By Thandiwe Kubere
The Ministry of Education and Training (MoET) officially handed over 245 laptops and other essential information and communications technology equipment. This was funded by the World Bank to afford junior secondary science and mathematics teachers from 69 schools in the ten districts of Lesotho essential study material. This was also undertaken as part of strengthening the education system in Lesotho and contributing to better learning.
The equipment supplied also included modems for internet access, flash drives, and accompanying solar panels for schools in rural areas where there is no electricity. Science education is key to innovation, global competitiveness, and the advancement of individuals; therefore, meeting teachers halfway with the necessary resources to capacitate students is vital.
In his remarks, the Minister of Education and Training, Honourable Ntoi Rapapa, revealed the selection of schools was done in a rather unusual way because normally, this kind of equipment would have been handed to schools that already perform well so that they do even better, but this time, low-performing schools were selected as a way of contributing to their learning so that they can perform better and excel in their studies as well.
He also noted that teaching scientific subjects is already a challenge, and it becomes even worse when there is lack of essential equipment, because science requires practical teaching and experiments to ensure effective learning. This therefore prompted the Ministry, with the aid of the World Bank, to contribute towards that need.
Hon. Rapapa declared that this act will be helpful in the long run and is of significant nature because maths and science play a major role in the development of the country. Science education plays a crucial role in the development of a country because it equips individuals with the skills to understand and solve problems in fields such as healthcare, technology, and the environment.
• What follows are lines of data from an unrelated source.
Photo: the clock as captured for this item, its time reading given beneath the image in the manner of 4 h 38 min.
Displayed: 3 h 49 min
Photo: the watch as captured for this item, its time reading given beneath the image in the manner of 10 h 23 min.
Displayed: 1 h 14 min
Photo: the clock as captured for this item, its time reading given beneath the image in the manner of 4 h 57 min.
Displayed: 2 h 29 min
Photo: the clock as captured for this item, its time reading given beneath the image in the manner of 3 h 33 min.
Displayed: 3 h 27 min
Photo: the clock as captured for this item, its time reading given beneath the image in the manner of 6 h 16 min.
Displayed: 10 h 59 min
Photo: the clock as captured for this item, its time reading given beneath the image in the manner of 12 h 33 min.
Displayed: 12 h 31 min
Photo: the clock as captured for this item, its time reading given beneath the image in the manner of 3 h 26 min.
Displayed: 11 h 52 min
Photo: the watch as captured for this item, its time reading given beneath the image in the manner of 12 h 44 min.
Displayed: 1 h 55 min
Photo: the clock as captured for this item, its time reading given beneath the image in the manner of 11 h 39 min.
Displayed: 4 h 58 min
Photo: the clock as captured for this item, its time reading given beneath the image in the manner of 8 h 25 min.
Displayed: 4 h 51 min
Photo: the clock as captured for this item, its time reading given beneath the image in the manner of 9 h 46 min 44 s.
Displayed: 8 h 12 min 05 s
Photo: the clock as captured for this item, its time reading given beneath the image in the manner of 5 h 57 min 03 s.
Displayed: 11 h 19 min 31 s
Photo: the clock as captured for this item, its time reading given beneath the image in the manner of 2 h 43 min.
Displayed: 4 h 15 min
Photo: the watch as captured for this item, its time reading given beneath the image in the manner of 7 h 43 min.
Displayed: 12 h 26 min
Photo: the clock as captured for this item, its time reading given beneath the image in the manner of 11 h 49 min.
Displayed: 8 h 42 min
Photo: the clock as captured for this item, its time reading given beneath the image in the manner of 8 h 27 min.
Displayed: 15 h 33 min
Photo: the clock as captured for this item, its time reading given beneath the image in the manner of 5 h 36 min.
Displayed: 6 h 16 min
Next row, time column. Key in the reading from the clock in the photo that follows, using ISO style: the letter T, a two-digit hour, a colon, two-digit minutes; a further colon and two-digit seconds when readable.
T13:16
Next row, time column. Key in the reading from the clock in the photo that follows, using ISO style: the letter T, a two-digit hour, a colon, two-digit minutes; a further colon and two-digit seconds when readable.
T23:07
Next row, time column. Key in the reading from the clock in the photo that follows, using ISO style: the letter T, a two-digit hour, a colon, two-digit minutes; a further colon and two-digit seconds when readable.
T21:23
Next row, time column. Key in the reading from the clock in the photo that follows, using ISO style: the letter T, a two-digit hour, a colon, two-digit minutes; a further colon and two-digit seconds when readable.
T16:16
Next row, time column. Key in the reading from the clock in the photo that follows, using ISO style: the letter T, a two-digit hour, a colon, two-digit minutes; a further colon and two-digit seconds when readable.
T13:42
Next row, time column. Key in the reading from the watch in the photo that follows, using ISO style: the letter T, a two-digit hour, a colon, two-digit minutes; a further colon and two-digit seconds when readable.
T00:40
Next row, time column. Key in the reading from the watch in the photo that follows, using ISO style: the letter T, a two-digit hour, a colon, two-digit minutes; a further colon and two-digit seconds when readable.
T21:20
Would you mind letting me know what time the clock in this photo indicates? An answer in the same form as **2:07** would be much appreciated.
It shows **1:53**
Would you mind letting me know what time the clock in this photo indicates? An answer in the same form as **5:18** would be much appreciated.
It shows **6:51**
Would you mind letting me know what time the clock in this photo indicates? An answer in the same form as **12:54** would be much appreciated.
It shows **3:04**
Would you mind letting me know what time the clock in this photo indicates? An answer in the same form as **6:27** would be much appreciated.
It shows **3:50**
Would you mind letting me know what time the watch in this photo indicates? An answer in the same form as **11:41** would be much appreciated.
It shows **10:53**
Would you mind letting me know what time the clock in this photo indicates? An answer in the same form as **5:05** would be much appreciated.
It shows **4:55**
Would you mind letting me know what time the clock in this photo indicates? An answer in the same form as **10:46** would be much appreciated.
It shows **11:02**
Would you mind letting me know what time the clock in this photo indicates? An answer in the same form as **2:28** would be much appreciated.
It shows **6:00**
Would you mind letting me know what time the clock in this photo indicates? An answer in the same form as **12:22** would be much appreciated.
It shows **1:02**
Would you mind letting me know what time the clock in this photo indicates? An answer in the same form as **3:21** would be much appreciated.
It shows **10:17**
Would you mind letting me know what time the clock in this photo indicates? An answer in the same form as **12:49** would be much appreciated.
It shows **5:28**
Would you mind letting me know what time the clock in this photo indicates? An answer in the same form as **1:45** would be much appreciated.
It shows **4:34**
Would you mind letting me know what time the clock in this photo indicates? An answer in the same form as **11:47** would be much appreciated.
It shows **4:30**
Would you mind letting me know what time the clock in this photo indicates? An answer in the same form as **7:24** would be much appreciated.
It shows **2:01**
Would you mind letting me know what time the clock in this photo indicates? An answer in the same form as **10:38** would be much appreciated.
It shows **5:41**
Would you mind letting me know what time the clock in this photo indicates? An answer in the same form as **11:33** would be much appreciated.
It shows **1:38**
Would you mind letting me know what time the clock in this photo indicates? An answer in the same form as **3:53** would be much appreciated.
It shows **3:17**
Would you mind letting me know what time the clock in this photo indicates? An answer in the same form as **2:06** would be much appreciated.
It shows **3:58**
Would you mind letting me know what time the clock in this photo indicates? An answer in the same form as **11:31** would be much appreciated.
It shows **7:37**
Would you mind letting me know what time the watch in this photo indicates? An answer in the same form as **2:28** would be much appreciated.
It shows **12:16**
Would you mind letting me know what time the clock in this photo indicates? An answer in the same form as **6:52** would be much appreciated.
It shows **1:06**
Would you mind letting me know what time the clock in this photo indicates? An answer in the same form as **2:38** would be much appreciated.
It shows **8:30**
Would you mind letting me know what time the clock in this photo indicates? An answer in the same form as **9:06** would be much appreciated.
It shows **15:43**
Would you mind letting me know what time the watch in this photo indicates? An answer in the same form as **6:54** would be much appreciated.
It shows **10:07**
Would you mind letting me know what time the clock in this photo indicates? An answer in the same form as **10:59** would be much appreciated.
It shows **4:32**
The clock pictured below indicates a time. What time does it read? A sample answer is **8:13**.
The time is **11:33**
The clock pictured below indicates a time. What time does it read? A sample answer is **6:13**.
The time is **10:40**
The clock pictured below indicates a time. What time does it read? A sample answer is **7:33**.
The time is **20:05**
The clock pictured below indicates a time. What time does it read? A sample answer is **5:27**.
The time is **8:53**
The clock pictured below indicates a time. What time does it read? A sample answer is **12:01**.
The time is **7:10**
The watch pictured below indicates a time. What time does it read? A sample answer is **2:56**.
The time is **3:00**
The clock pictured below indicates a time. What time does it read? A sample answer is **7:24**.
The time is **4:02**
He further thanked those working in the Basic Education Strengthening Project and training who work tirelessly to change the education system in Lesotho for the better. He urged the teachers to use the equipment to assist students even beyond school premises, for they have a responsibility to guide students and aid them even in their personal lives. “We have received a huge number of unpleasant reports that children who should be in schools engage in a lot of drug use, and we hope you will conduct research and scientifically educate them on the adverse consequences of such actions. The future of this country is in science and technology, he said.
Speaking on behalf of teachers, Lesotho Science and Maths Teachers Association President Keketso Leteba extended gratitude to both the Ministry and the World Bank, declaring this will come in handy because, from now on, we will not have to witness students struggle due to only being taught theory and lacking the necessary practical and being hands-on on their work, which will in turn help them grasp even more. “We believe students will greatly improve because now we will easily access the internet and display visually what we are teaching about. This is a huge contribution, especially now that we are living in the 21st century; where technology is evidently taking over. Having modems to easily access the internet is a cherry on top. We also promise to take very good care of this equipment, and we assure that it will benefit both us and our students,” he concluded.